Spray Drying of Amorphous Dispersions

Spray drying is a key process for manufacturing amorphous dispersions because of its breadth of applicability. The wide range of potential atomization techniques and controllable drying kinetics enables amorphous spray-dried dispersions (SDDs) to be produced from a wide variety of active pharmaceutical ingredients (APIs). Moreover, spray drying is a continuous, efficient, and well-characterized process that can be easily scaled up from development to pilot to production scale. The use of spray drying for pharmaceutical applications is important because amorphous dispersions are key delivery technologies for increasing the solubility of BCS Class II and IV drugs, which represent more than 50% of the compounds in pharmaceutical company pipelines.

Bend Research, a leader in the production of amorphous dispersions for pharmaceutical applications, has devoted a substantial amount of work to the application of fundamental engineering principles to the spray drying of amorphous dispersions. Application of fundamental knowledge has made it possible to obtain spray-dried amorphous dispersions with the desired stability and performance attributes, smooth process scale-up, and downstream manufacturability. An overview of the process and product is shown in Figure 1.

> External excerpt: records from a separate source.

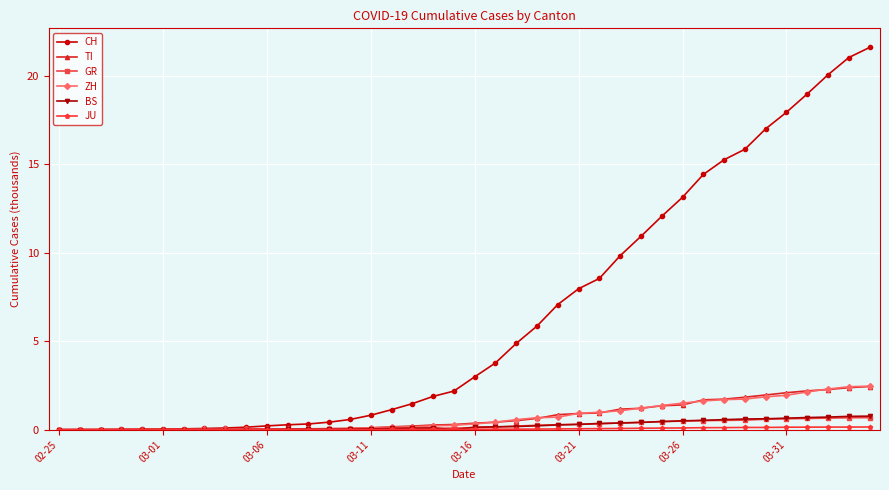

Which series has the largest total across all categories?

CH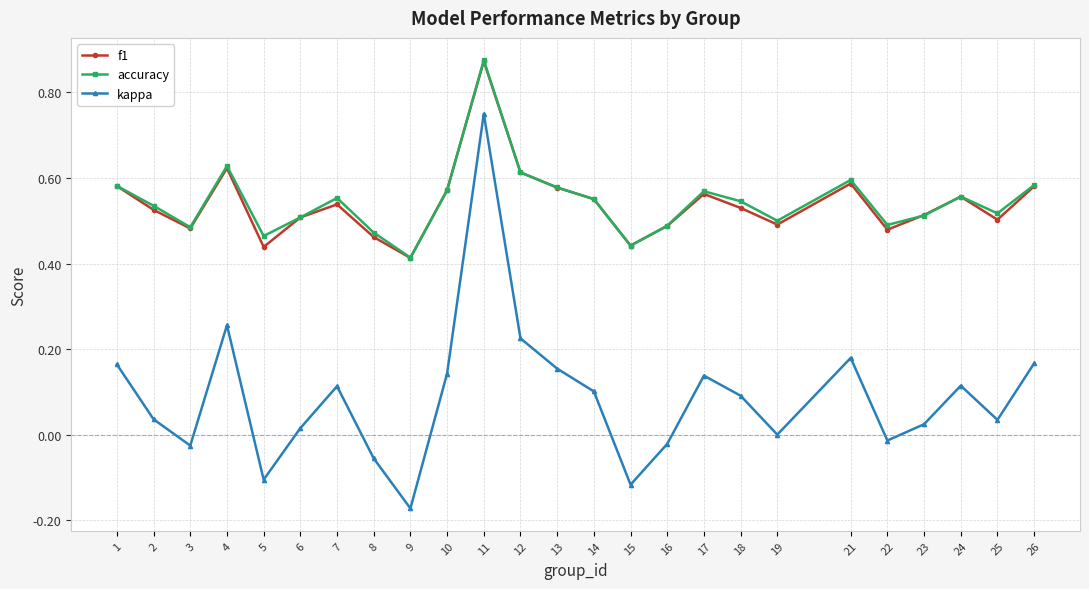

At which category is the sum across all series the highest?

11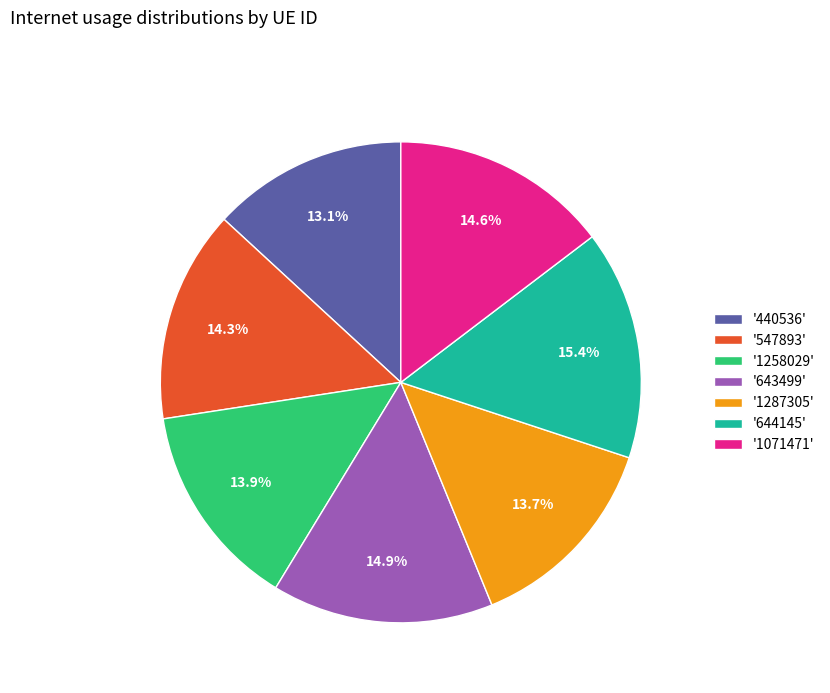

What is the largest slice in the pie chart?

'644145'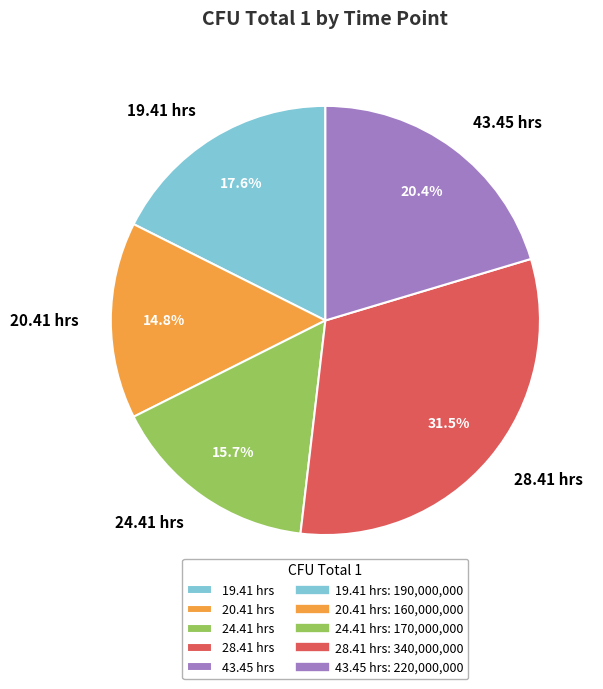

Do 43.45 hrs and 28.41 hrs together represent more than half of the pie?

Yes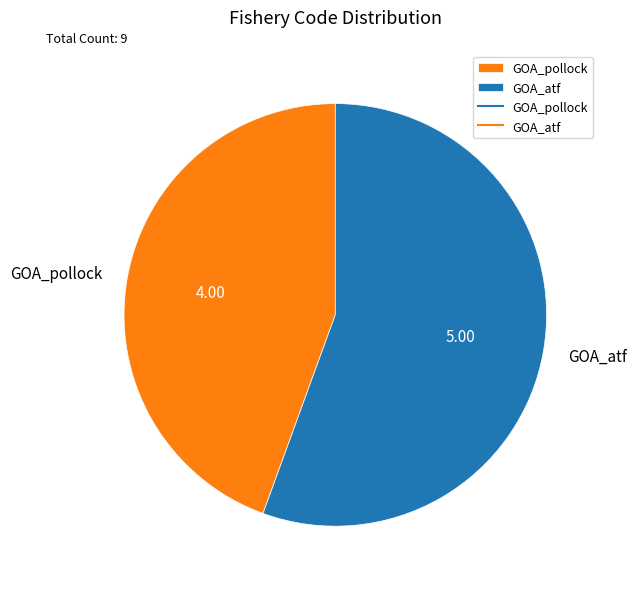

Do GOA_pollock and GOA_atf together represent more than half of the pie?

Yes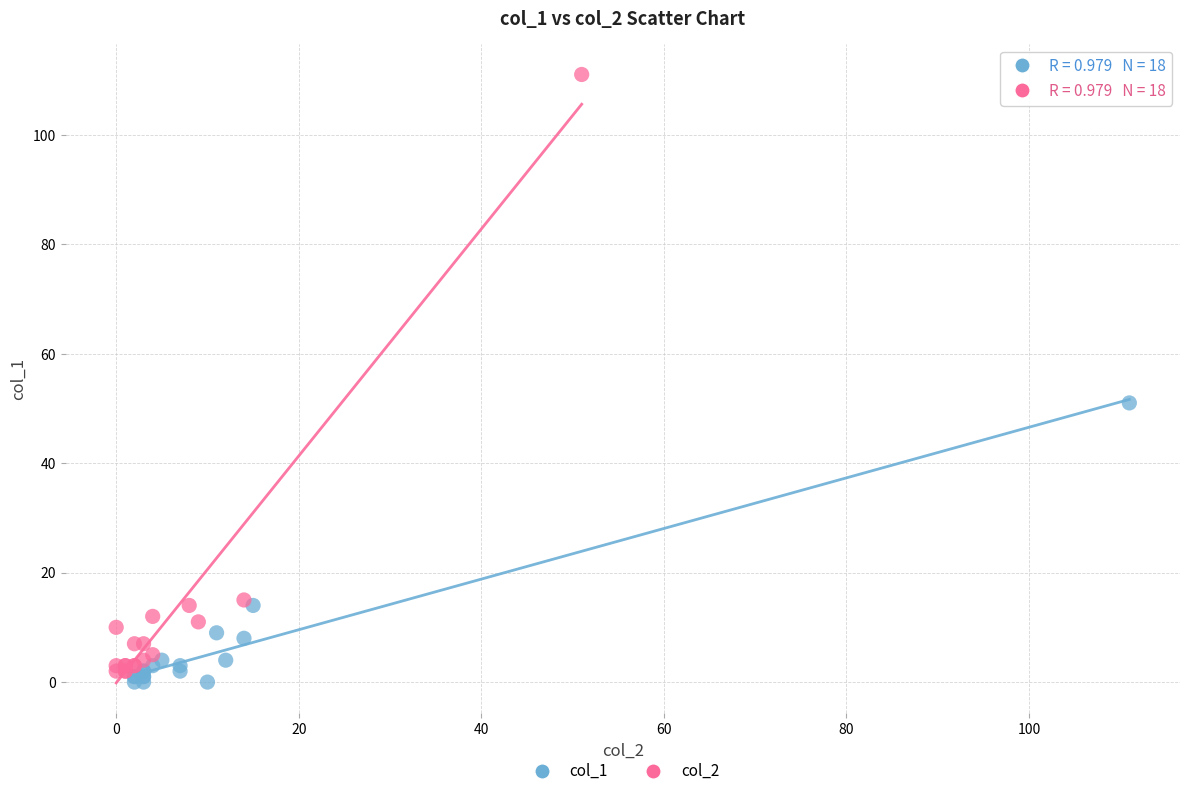

Which series contains the lowest Y value?

col_1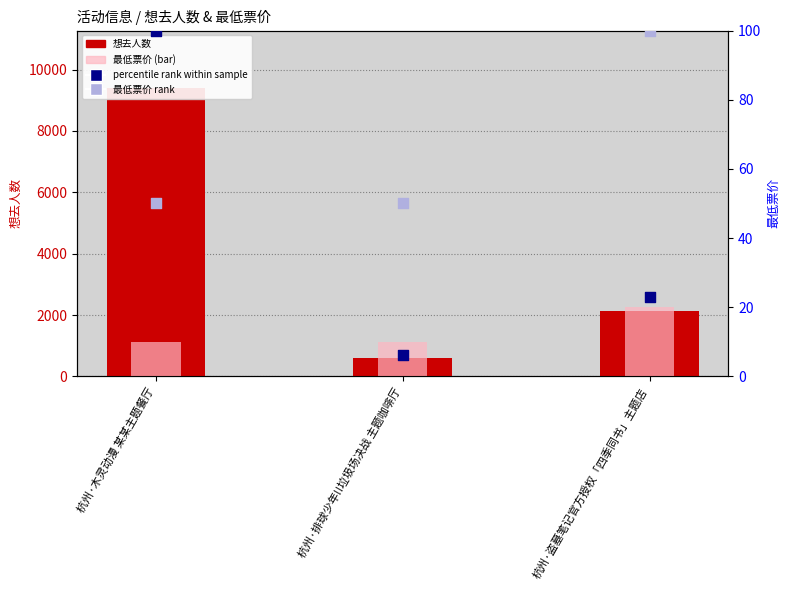

Is the value of 最低票价 at 杭州·排球少年!!垃圾场决战 主题咖啡厅 greater than the value of 想去人数 at 杭州·排球少年!!垃圾场决战 主题咖啡厅?

No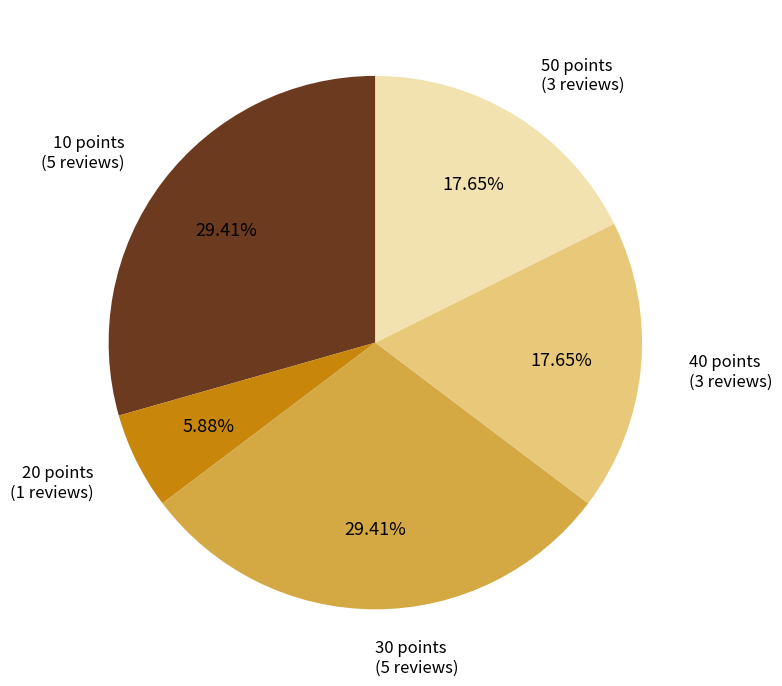

What portion of the pie excludes 10 points?

70.6%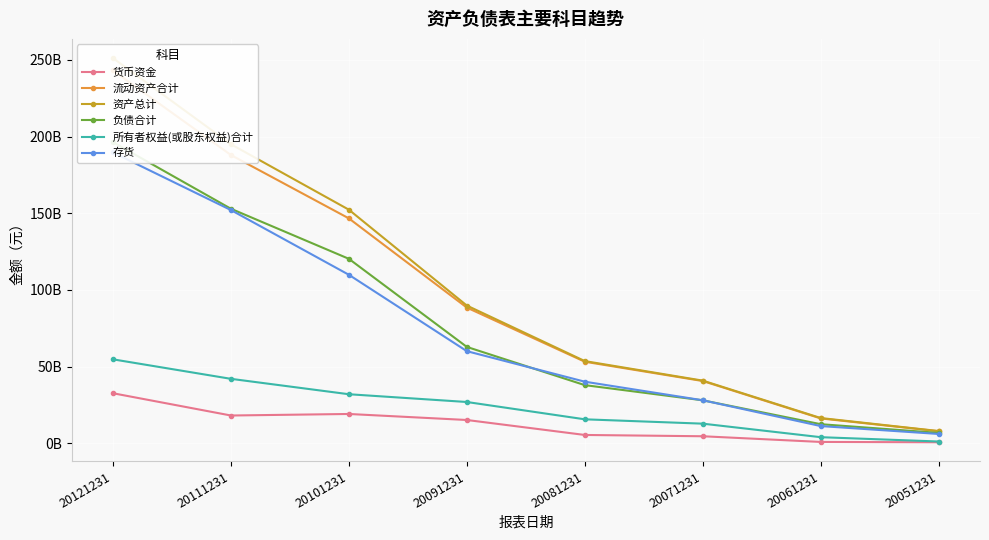

Reading left to right, extract all data points from this chart.

货币资金: 32672700416	18152599552	19151400960	15227899904	5469760000	4625990144	920470016	714352000
流动资产合计: 243127992320	187990999040	146671992832	88504197120	53211201536	40622100480	16243200000	7893709824
资产总计: 251168997376	195015000064	152327995392	89830703104	53632200704	40894701568	16507899904	8014470144
负债合计: 196388995072	152949997568	120307998720	62869200896	37959000064	28060200960	12489499648	6812550144
所有者权益(或股东权益)合计: 54779498496	42064400384	32020299776	26961500160	15673100288	12834499584	4018370048	1201920000
存货: 189643997184	152107008000	109897998336	60098899968	40195600384	28084400128	11264799744	6120549888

Figure 1: Spray drying process and key amorphous dispersion attributes.

Performance

The spray drying process is amenable to the manufacture of amorphous dispersions across a wide range of API physicochemical properties. Mechanistic understanding of the dissolution mechanism is critical during formulation selection. Dissolution of the primary solid dispersion particle to free drug or high-activity drug species is necessary to enchance the bioavailability of the amorphous solid.

To increase the efficiency and robustness of formulation selection, "guidance maps" are used that account for key API properties related to physical stability and performance. Drug loading and polymer selection can be efficiently optimized to achieve the desired performance attributes of the dispersion (1). The process space is then selected to provide a robust manufacturing window.

Stability

Physical stability during spray drying is maintained through the rapid drying kinetics of high-surface-area droplets. Rapid quenching of droplets to achieve a low mobility state, facilitated by use of a high-T_g polymer, is critical to achieving an amorphous dispersion. Atomization and drying conditions are both optimized to ensure a reproducible, robust process that achieves a molecular dispersion and promotes physical stability during in-process hold times.

Manufacture

The spray drying process is broadly applicable to a large number of APIs and formulation approaches. Multiple spray solvents can be successfully used, simplifying the formulation of many drug and polymer combinations.

Figure 2: Overview of droplet-to-particle history.

Fundamental understanding of the spray drying process requires definition of a control volume to identify the key physical situation. Mapping the process from droplet formation to particle formation, as shown in Figure 2, is critical to accurate prediction of the impact of process variables on final particle attributes. By matching the conditions encountered during the droplet-to-particle history, the critical-to-quality product attributes can be achieved, independent of process scale.

Figure 3: Process development flowchart.

A rational flowchart methodology based on this fundamental knowledge can be applied to optimize the spray drying process, focusing on two core processes: atomization and drying (see Figure 3) (2).

Numerous atomization techniques can be employed to manufacture specific particles sizes for applications such as oral solubilization (10 to 100 µm) and engineered particles for inhalation (1 to 5 µm). Engineering correlations are combined with an experimental approach. Experiments are conducted to select target droplet-size distributions through changes in atomizer geometry and operating conditions to achieve the target operating ranges and final particle size.

Drying conditions are selected based on physical-stability constraints and the desired morphology or density of particles. Process parameters are correlated to particle attributes, serving as a basis for scale-up.

Conclusions

Use of engineering fundamentals in the spray drying process for amorphous dispersions allows understanding of key process parameters and their impact on performance, manufacture, and stability. The process is easily scaled and is applicable to with a wide variety of APIs.

References

1. D.T. Friesen et al., Mol. Pharm. 5 (6), 903–1144 (2008).

2. D.E. Dobry et al., J. Pharm. Innov. 4 (3), 133–142 (2009).